The defence, Msukwa noted, was immobile, hence minimised the risks of counterattacks in the 2015 Africa Cup of Nations qualifying round first leg.

Come last weekend, Flames striker Atusaye Nyondo was quoted as having blamed the second leg 3-1 loss in Chad to “defending too deep.”

For once, I heard something tactically substantial instead of the usual empty “midfield sinalibwino.”

Around 2007, former Flames’ coach Stephen Constantine also made a similar observation while watching the game between Admarc Tigers’ game against Escom United at the now Surestream Stadium in Blantyre.

Constantine was surprised that despite acres of space in front of him while his team attacked, a Tigers’ ‘keeper was stationed on the goal-line.

Since then, I have observed that most local clubs and national teams instinctively defend too deep.

In Chad, while the Flames lacked the energy, pace and drive to challenge the faster and fitter hosts, some goals could have been avoided if Malawi had deployed a high defensive line.

The challenge with defending deep is that you need strong team work ethic. Forwards need to retain possession upfront and slow the tempo of the game down, writes FourFourTwo magazine of the United Kingdom.

It was clear that, save for few players such as Gabadinho Mhango, Malawi lacked players with energy.

It took a single defensive lapse to expose goalkeeper Charles Swini. This is a general Malawi tactical dilemma.

And not that defending too deep is bad in itself. Its execution is.
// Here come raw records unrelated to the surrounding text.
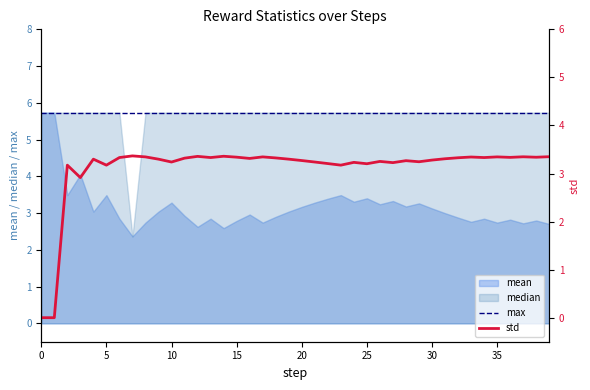

The max series shows 5.7 at 21. True or false?

True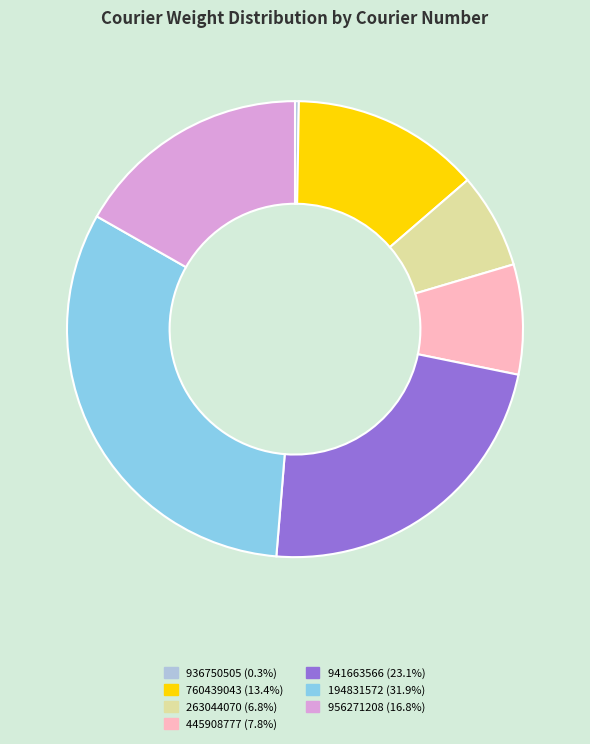

Does 941663566 (23.1%) represent more than half of the total?

No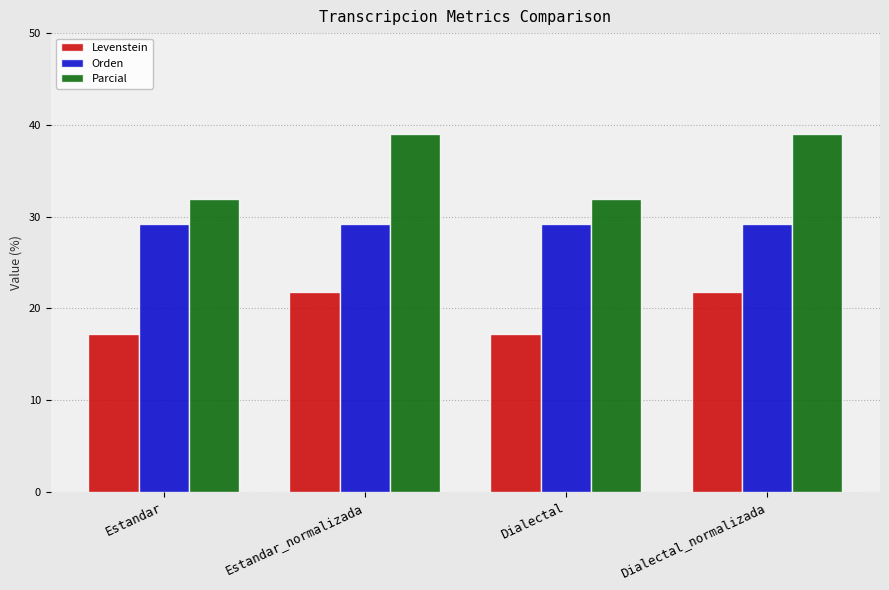

Reading left to right, transcribe all the data shown in this chart.

Levenstein: 17.2	21.8	17.2	21.8
Orden: 29.2	29.2	29.2	29.2
Parcial: 31.9	39.0	31.9	39.0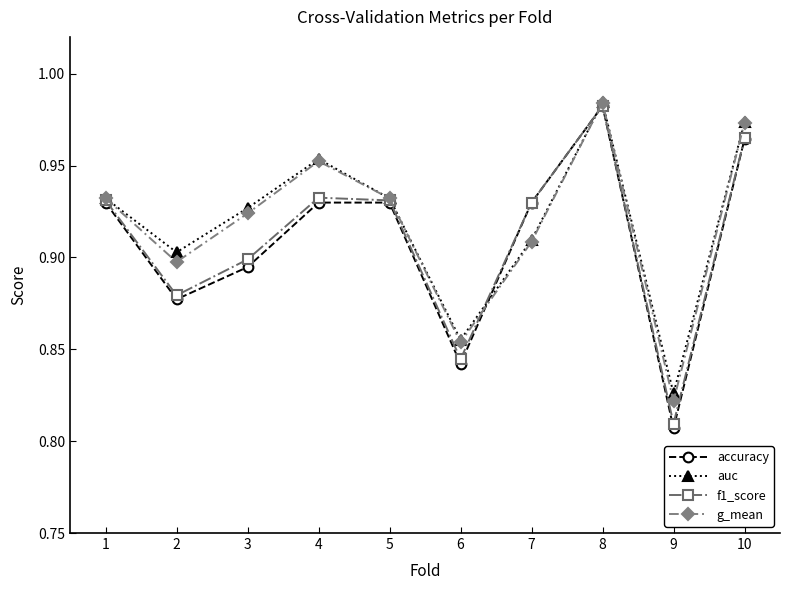

At which category is the sum across all series the highest?

8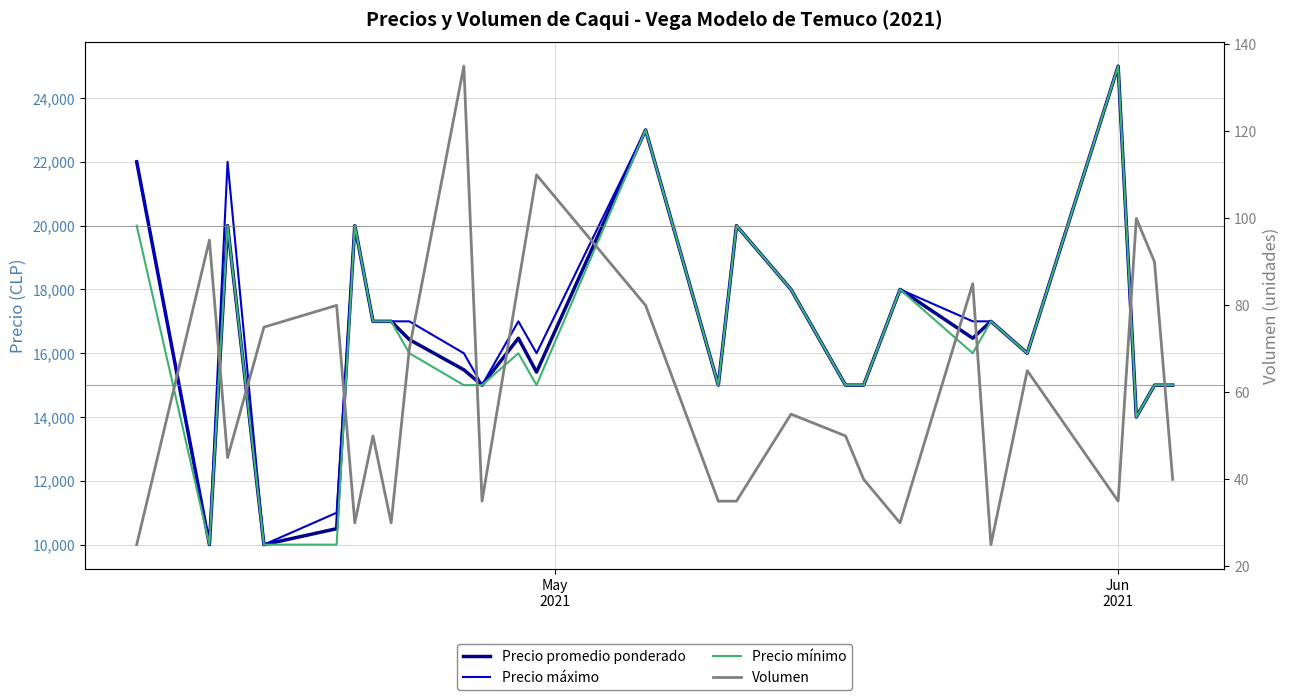

Reading left to right, what are all the values shown in this chart?

Precio promedio ponderado: 22000	10000	20000	10000	10500	20000	17000	17000	16429	15481	15000	16471	15409	23000	15000	20000	18000	15000	15000	18000	16471	17000	16000	25000	14000	15000	15000
Precio máximo: 22000	10000	22000	10000	11000	20000	17000	17000	17000	16000	15000	17000	16000	23000	15000	20000	18000	15000	15000	18000	17000	17000	16000	25000	14000	15000	15000
Precio mínimo: 20000	10000	20000	10000	10000	20000	17000	17000	16000	15000	15000	16000	15000	23000	15000	20000	18000	15000	15000	18000	16000	17000	16000	25000	14000	15000	15000
Volumen: 25	95	45	75	80	30	50	30	70	135	35	85	110	80	35	35	55	50	40	30	85	25	65	35	100	90	40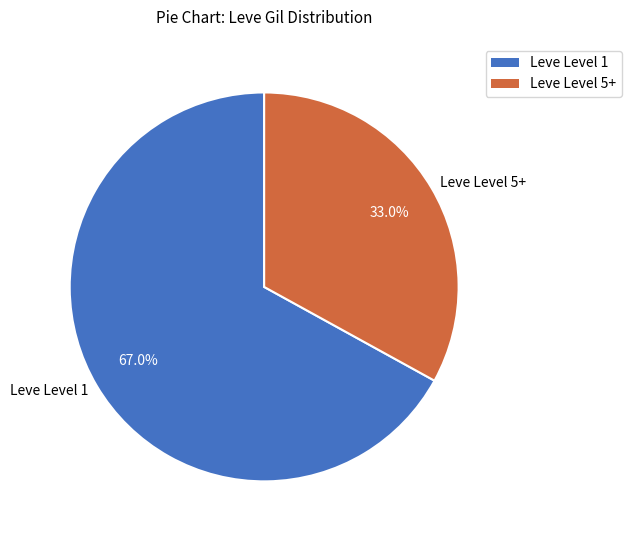

What is the majority slice?

Leve Level 1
If the defence sits deep, the obvious advantage is that the opposition is starved of attacking space.

“Often you’ll defend deep when you’re playing against a side packed with pace because, purely and simply, you don’t want huge amounts of space behind you for the attacking side to run into,” FourFourTwo added.

Time has come for FAM technical department to explore finer details of the game such as suitable Malawi football philosophy and establish whether defending deep advantages or disadvantages us.